Phone and book via Air Miles not via Brittany Ferries. We've done this twice now and find them fast and efficient - and competitive.

G


----------



## Rapide561 (Oct 1, 2005)

*Spain*

Hi

Where abouts in Spain are you heading? Sometimes, sailing to Spain looks good on paper purely as you arrive in the country of destination. However, look at the mileage from Santander to Lloret de Mar for example - and compare that to Calais to Lloret!

How about looking at sailing to Le Havre from Pompey - www.ldlines.com or other routes on the western channel to Roscoff, Cherbourg or St Malo.

There looks to be a lof of toll free driving but I have very limited knowledge on this.

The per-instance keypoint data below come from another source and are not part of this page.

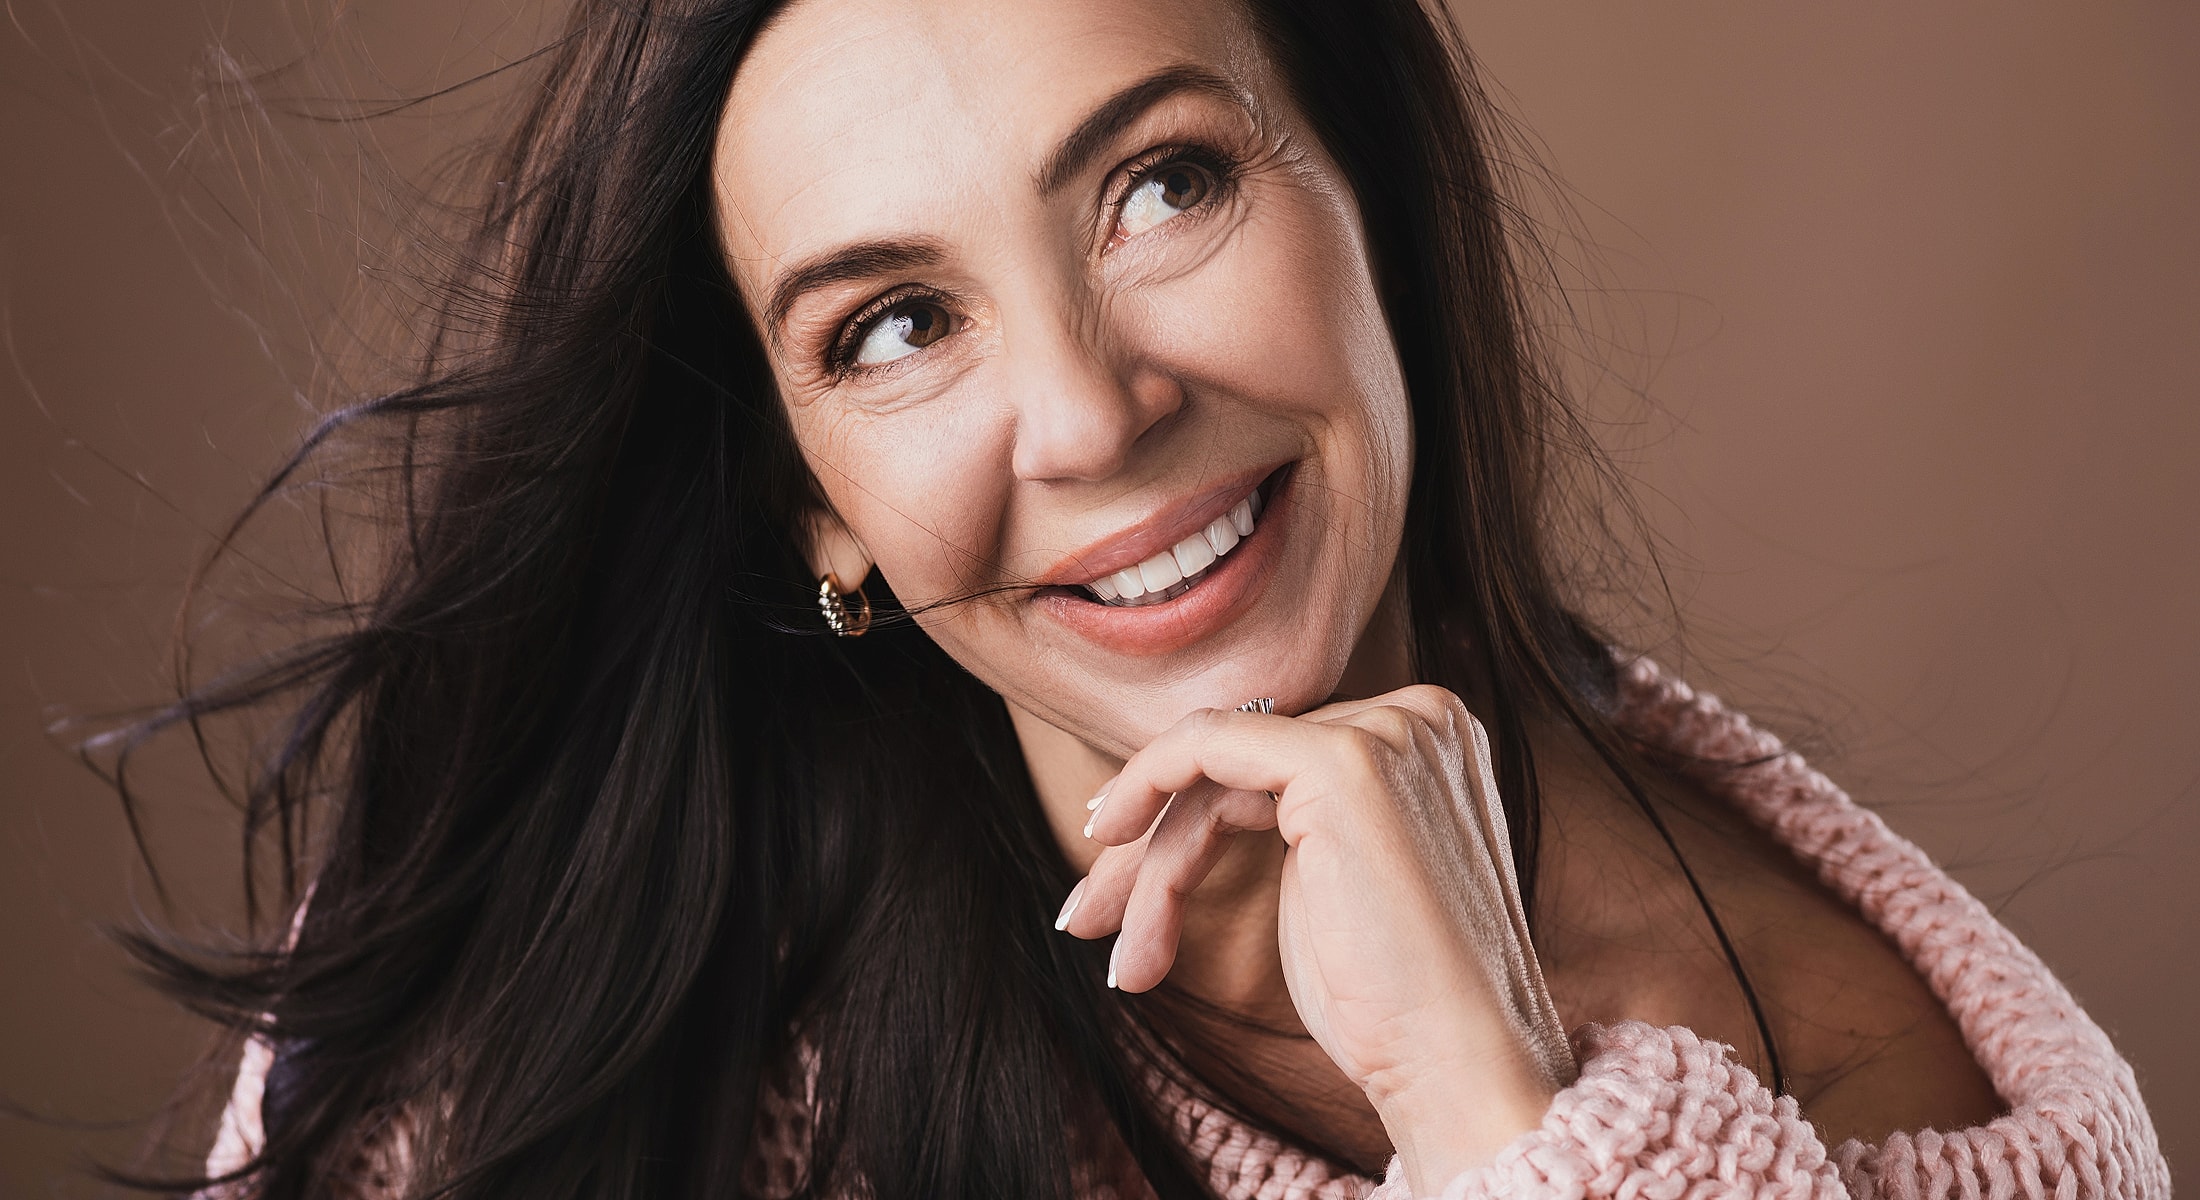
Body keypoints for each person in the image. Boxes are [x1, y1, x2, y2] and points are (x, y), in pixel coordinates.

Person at [145, 0, 2163, 1196]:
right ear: (816, 516)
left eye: (1161, 184)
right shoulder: (565, 1008)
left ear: (1370, 201)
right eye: (897, 325)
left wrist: (1493, 1111)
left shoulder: (1914, 1090)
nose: (1095, 414)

You could always try to get ferry prices through the Caravan Club or Camping and Caravan Club.

Russell


----------



## zulurita (May 9, 2005)

We paid £396 RETURN from Plymouth to Roscoff for this Sept. A bit cheaper than £359 ONE WAY.


----------



## RainDancer (May 24, 2005)

Hi
I go down to Spain every year September to end of November and always go Dover Calais. But this year I have booked Dover to Calais out and Bilbao to Portsmouth back for £376.00 I booked it on line in December. When you work out the cost of fuel and tolls through France it works out cheaper for me. Plus it was too cold minus 7 coming back through France last November don't want to do that again. Hope this helps.


----------